8257 interfacing 2 in microprocessor for btech students
8257 interfacing 2 in microprocessor for btech students8257 interfacing 2 in microprocessor for btech students
8257 interfacing 2 in microprocessor for btech students
 

Ire project - Entity Linking in Social Media

  • 1. Entity Linking in Social Media Project Number : 10 Group Number : 51 - Abhishek Mittal, 201101192 - Mohit Aggarwal, 201101164 - Vishrut Mehta, 201102128 - Himanshu Ghadiya, 201305620
  • 2. Overview ● The main aim of our project is to Link Entities in Social Media, i.e. extracting context and meaning of a sentence from a tweet and linking it to a wikipedia page for more understanding. ● In today’s world, Semantic understanding of Sentence is very important. Now, most of our conversation happens through social media, and its important to understand the meaning of those conversations, which is possible by linking named entities to their context. So we have taken tweets as our base to evaluate and test our method of entity linking by extracting context from tweets.
  • 3. Approach ● We extract named entities from the tweets using the CMU-ARK tagger . ● The named entities are then mapped to relevant news feeds in a particular time interval. ● We then extract the named entities from these news feeds and obtain a final collection of related entities that would contain sufficient information about that tweet. ● Corresponding to each entity, we find the Wikipedia Pages. ● We then find the labels for each wiki page in order to find their context and then finally map the tweets to that context.
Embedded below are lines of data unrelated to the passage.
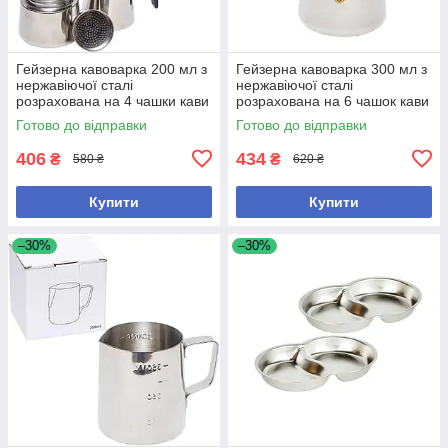
Гейзерна кавоварка 200 мл з
Гейзерна кавоварка 300 мл з
нержавіючої сталі
нержавіючої сталі
розрахована на 4 чашки кави
розрахована на 6 чашок кави
(еспресо)
(еспресо)
Готово до відправки
Готово до відправки
406
434
₴
₴
580 ₴
620 ₴
Купити
Купити
–30%
–30%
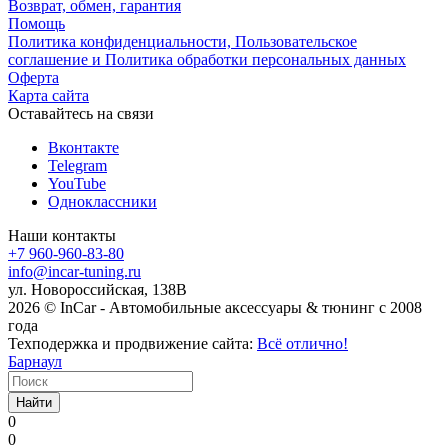
Возврат, обмен, гарантия
Помощь
Политика конфиденциальности, Пользовательское
соглашение и Политика обработки персональных данных
Оферта
Карта сайта
Оставайтесь на связи
Вконтакте
Telegram
YouTube
Одноклассники
Наши контакты
+7 960-960-83-80
info@incar-tuning.ru
ул. Новороссийская, 138В
2026 © InCar - Автомобильные аксессуары & тюнинг с 2008
года
Техподержка и продвижение сайта:
Всё отлично!
Барнаул
Найти
0
0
The classification task is done using SVM.
  • 5. Datasets We have used the following datasets for the project - ● A dataset of tweets. ● A dataset of news feeds from different news websites. We have used the CBS News dataset. ● A 40 GB Wikipedia Dump as the training set for SVM. Right now, we have trained the SVM on only 5 GB of Wikipedia data. ● A predefined set of about 15 labels, that the tweets would be mapped to.
  • 6. Tools We have used the following tools for the project - ● CMR-ARK parser - To find named entities using mention detection from tweets. ● Stanford parser - To find named entities using mention detection on news feeds (as they are structured). ● Wikipedia Search API - To find wiki pages for a keyword. ● SVM - Libsvm - To find the context of the wiki page.
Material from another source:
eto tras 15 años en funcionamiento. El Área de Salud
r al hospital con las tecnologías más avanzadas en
  • 7. Results ● We evaluated our system on a small dataset. We took about 200 tweets dated 10 January, 2014 and news feeds during all the 24 hours of that day. ● We then ran our algorithm to find the context of each tweet. After comparing the results with the labels we had manually assigned, we found the Accuracy to be around 37 percent. ● The low accuracy in outputs is mostly because of small training and testing datasets used for classification. When we train the SVM on 40 GB of Wikipedia dataset, we are confident of achieving a good accuracy.
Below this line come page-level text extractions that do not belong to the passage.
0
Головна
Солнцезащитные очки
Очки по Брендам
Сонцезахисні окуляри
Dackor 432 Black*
  • 8. Challenges and Issues ● Feature Selection for SVM was a major challenge. We would have to choose such feature vectors that would give maximum accuracy during classification. ● Training SVM on 40GB of Wikipedia is a major challenge. ● Right now, we have taken only 15 labels for classifying the tweets. Increasing the number of labels would make the algorithm more computation intensive. Scaling this system for bigger datasets and more contexts would require more optimizations.